To re-create hydrothermal vents in the lab, experts at NASA’s Jet Propulsion Laboratory in Pasadena, California, made their own miniature seafloors by filling beakers with mixtures that mimic Earth’s primordial ocean. 

‘Understanding how far you can go with just organics and minerals before you have an actual cell is really important for understanding what types of environments life could emerge from,’ said Laurie Barge, the lead investigator and first author of the study.

‘Also, investigating how things like the atmosphere, the ocean and the minerals in the vents all impact this can help you understand how likely this is to have occurred on another planet.’ 

The team combined water with minerals and ‘precursor’ molecules, pyruvate and ammonia, which are needed to start the formation of amino acids. 

They tested their theory by heating this mix to the same temperature found near a hydrothermal vent, adjusting its pH level to mimic the alkaline environment. 

They also removed oxygen from the mixture because, unlike today, early Earth had very little oxygen in its ocean.
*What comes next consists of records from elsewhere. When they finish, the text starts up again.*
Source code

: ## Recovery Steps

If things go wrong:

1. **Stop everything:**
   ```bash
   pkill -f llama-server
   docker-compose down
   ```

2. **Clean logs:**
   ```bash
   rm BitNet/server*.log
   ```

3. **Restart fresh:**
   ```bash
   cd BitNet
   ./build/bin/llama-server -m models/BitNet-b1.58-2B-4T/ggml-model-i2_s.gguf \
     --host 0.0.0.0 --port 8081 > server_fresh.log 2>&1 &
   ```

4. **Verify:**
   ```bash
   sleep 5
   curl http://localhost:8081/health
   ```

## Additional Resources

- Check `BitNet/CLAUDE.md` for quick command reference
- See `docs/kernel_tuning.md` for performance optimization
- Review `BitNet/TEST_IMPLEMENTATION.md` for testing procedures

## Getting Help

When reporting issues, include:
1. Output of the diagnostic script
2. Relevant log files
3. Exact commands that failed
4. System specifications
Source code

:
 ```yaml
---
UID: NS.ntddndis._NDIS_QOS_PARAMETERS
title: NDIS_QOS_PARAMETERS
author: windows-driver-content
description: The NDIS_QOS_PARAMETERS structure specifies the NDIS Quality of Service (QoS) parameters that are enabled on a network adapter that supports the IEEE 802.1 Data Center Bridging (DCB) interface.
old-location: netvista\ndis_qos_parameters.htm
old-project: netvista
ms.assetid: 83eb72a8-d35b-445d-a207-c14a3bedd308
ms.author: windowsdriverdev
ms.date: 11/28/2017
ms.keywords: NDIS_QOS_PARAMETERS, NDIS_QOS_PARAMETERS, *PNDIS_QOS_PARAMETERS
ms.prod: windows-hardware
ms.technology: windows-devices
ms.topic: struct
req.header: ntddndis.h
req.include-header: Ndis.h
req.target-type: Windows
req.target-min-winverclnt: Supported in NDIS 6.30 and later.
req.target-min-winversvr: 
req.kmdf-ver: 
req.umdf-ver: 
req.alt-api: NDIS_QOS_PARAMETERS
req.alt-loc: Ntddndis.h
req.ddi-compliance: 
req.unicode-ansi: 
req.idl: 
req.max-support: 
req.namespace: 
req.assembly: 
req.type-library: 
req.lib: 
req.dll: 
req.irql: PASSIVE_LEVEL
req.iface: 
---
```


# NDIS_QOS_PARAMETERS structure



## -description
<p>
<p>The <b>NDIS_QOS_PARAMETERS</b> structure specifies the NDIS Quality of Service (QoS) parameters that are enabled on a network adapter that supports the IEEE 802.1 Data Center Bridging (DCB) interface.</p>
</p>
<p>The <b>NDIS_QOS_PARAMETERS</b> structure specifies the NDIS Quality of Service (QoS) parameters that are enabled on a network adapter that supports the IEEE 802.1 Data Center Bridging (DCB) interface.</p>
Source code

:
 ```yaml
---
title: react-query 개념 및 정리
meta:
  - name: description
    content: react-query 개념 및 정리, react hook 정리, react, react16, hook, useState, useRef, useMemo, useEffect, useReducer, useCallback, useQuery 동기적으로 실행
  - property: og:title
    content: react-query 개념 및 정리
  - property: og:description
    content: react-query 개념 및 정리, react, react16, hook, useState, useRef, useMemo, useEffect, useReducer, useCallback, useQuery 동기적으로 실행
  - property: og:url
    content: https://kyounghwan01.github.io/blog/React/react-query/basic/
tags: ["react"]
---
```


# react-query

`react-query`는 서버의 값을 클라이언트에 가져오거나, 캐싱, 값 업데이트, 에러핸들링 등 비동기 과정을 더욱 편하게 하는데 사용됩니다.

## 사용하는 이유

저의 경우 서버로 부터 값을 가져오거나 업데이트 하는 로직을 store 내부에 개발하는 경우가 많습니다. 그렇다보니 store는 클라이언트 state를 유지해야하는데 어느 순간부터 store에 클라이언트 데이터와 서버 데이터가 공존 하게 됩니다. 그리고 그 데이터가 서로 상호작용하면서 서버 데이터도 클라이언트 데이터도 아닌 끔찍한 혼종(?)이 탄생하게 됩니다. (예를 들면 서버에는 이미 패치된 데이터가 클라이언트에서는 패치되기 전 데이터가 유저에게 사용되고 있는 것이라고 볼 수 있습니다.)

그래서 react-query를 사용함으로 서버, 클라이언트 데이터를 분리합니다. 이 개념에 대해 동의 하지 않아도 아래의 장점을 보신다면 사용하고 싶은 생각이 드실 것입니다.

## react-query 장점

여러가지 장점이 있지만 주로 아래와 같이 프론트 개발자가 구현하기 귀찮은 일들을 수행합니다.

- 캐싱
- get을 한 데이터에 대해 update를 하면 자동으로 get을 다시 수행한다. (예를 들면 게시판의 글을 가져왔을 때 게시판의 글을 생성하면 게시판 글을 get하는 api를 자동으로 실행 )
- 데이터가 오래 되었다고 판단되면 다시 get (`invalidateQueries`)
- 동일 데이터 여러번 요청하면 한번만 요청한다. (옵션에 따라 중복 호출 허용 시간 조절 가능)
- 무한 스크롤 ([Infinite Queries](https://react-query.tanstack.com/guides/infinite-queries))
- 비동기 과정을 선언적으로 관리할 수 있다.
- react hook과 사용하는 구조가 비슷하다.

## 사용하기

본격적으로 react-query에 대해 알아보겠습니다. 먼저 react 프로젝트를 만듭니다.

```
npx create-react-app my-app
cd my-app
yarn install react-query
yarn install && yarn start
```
The team also used the mineral iron hydroxide, or ‘green rust,’ which was abundant during the early life of the planet.

The green rust reacted with small amounts of oxygen that the team injected into the solution, producing the amino acid alanine and the alpha hydroxy acid lactate. 

Alpha hydroxy acids are byproducts of amino acid reactions, but some scientists theorise they too could combine to form more complex organic molecules that could lead to life. 

Future Mars missions could return samples from the Red Planet’s rusty surface, which may reveal evidence of amino acids formed by iron minerals and ancient water. 

Exoplanets — worlds beyond our reach but still within the realm of our telescopes — may also have signatures of life in their atmospheres that could be revealed in the future.

The full findings of the study were published in the journal Proceedings of the National Academy of Sciences.

HOW DO SCIENTISTS THINK LIFE ON EARTH BEGAN?

Life on Earth may have started thanks to a modified version of modern-day DNA’s sister molecule, scientists believe.

DNA is the backbone of life and almost all of our planet depends on it but, on primordial Earth, a primitive version of its lesser-known sister – RNA – was the focal point for evolution, experts say.

RNA is structurally similar to DNA, except one of the four fundamental pieces, thymine, is substituted for uracil. 

This changes the shape and structure of the molecule and researchers have long believed this chemical was vital to the development of Earth’s first lifeforms. 

An accidental discovery by Harvard academics published in December 2018 found that a slightly different version of RNA may have been the key ingredient allowing life on Earth to blossom.   

Scientists claim that a chemical called inosine may have been present in place of guanine, allowing for life to develop. 

This slight change to the bases, known as a nucleotides, may provide the first known proof of the ‘RNA World Hypothesis’ – a theory which claims RNA was integral to primitive lifeforms – they say.